Despite meditation's many benefits for the mind and body, it is only practiced by a small portion of people across the world. Can AI change this?
By Peter Nguyen
|
August 21, 2023
Hypnotism-like visuals for AI guided meditation
READ THE PAPER

My name is Peter Nguyen, and I am interested in improving health and education through computer science. I like pursuing this project because meditation has numerous benefits for our mental health and capability, but it is not widely practiced. Meditation practices come in many different forms and with different benefits. It can be used to improve focus, relieve stress, relax into sleep, regulate emotions, increase self-awareness, and even improve physical health. Despite its many benefits for the mind and body, meditation is only practiced by a small portion of people across the world. With proper guidance, however, more people could experience meditation and accept it into their regular routine.

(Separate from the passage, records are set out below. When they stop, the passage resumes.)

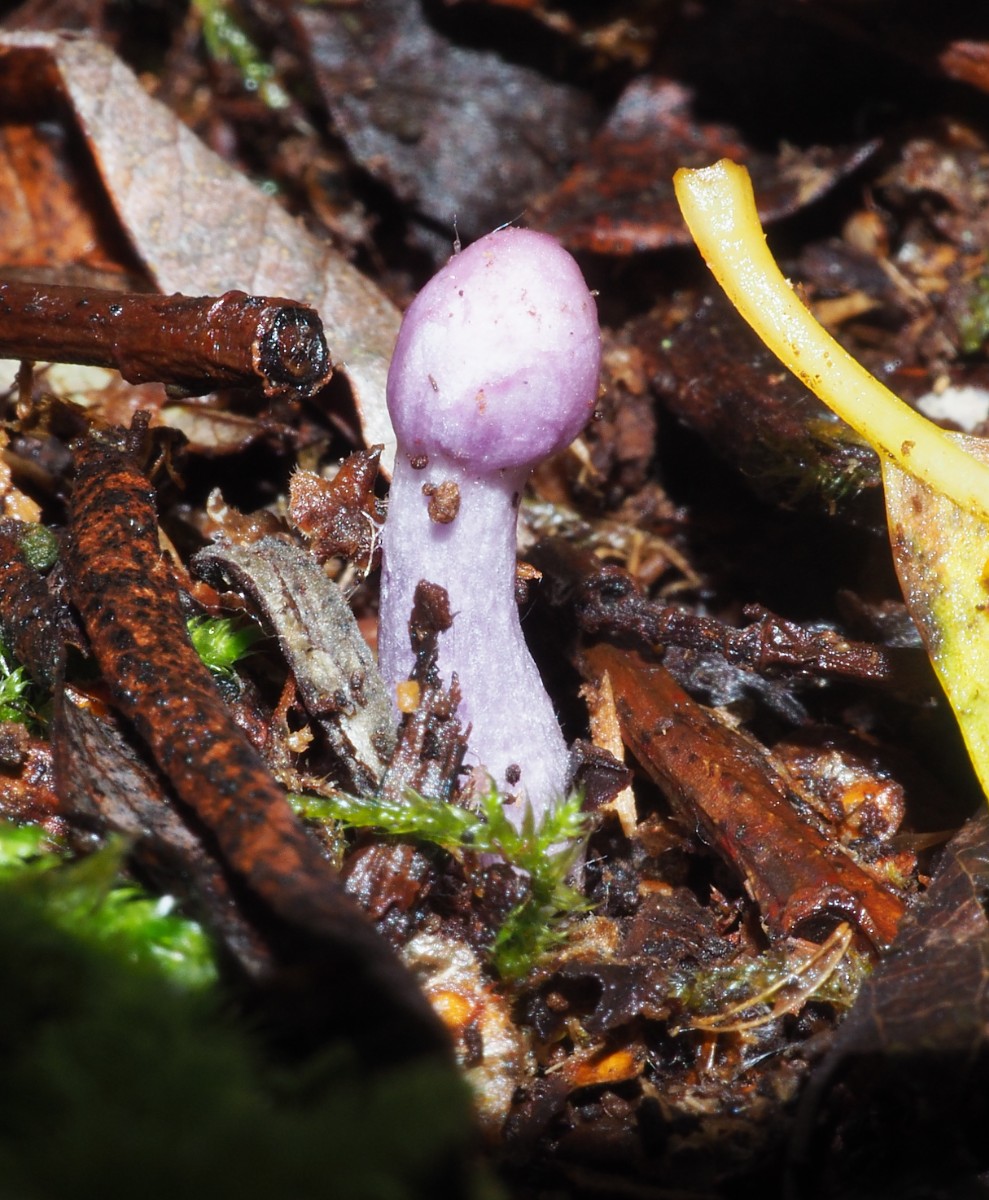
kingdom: Fungi
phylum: Basidiomycota
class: Agaricomycetes
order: Agaricales
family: Inocybaceae
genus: Inocybe
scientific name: Inocybe geophylla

If everyone adopted meditation on a large scale, it would play a major role in improving relationships and reducing conflict and violence across the world. This project aims to progress towards this idea by using AI to guide people into a meditative state.

Meditation Research

Through research, I learned about many different types of meditation and realized that the best type of meditation is specific to the user. I then wrote a specific prompt for each of five types of meditation I wanted my program to consider (i.e. body scan, focused, visualization, reflection, and movement). These prompts would then be used to ask text generation models to write a meditation script to guide the user through the practice. I also reasoned that involving all five senses would improve the user’s experience with meditation practice, so I fine-tuned some of the prompts account for this, such as the following: “Write me a visualization meditation script noticing all 5 senses at the beach and is designed to boost mood, reduce stress, and promote inner peace.”

Text Generation

I started with prompting ChatGPT to create sample scripts and fine tune the prompts that I wrote. The scripts were fantastic, but I moved towards searching for a free text generation model I could use to create scripts without relying on the limited API key. After testing some models, I settled with a model named tiiuae/falcon-7b-instruct from Hugging Face. Its generated scripts are shorter than those of ChatGPT, but the quality is high. I may try searching for better models in the future, but this is satisfactory for now.

Text-to-Speech

I experimented with two python libraries, gTTS and pyttsx3. Pyttsx3 only had two voice options, which both sounded very robotic. It allows you to customize pitch and speech rate, but I could only find a way to set them for the entire audio instead of changing them in certain parts. gTTS, on the other hand, had voices that sounded more natural. I chose the Indian accent one for now because it sounds the most soothing. I also added longer pauses after each sentence and used the Pydub library to add music to the background of the audio, but it only uses music from a particular file I downloaded for now.

Video Generation

I am now looking towards video generation. I am testing various models to generate videos with realistic visuals. The programs so far have produced low quality results or don’t run at all, so I am still searching for one adequate for producing quality visuals of a peaceful environment. One high quality model I have found is Stable Diffusion, but it only produces images. I could potentially use these to create short videos in the future. One high quality video model I’ve found is Infinite Nature. However, it’s difficult to incorporate into my program because it is an older repo that is not being actively maintained. I also plan to experiment with a CPPN to generate hypnotism-like visuals. I plan to dig deeper into the architecture and adjust it to control the color and speed of the output video, possibly by providing audio input in some way.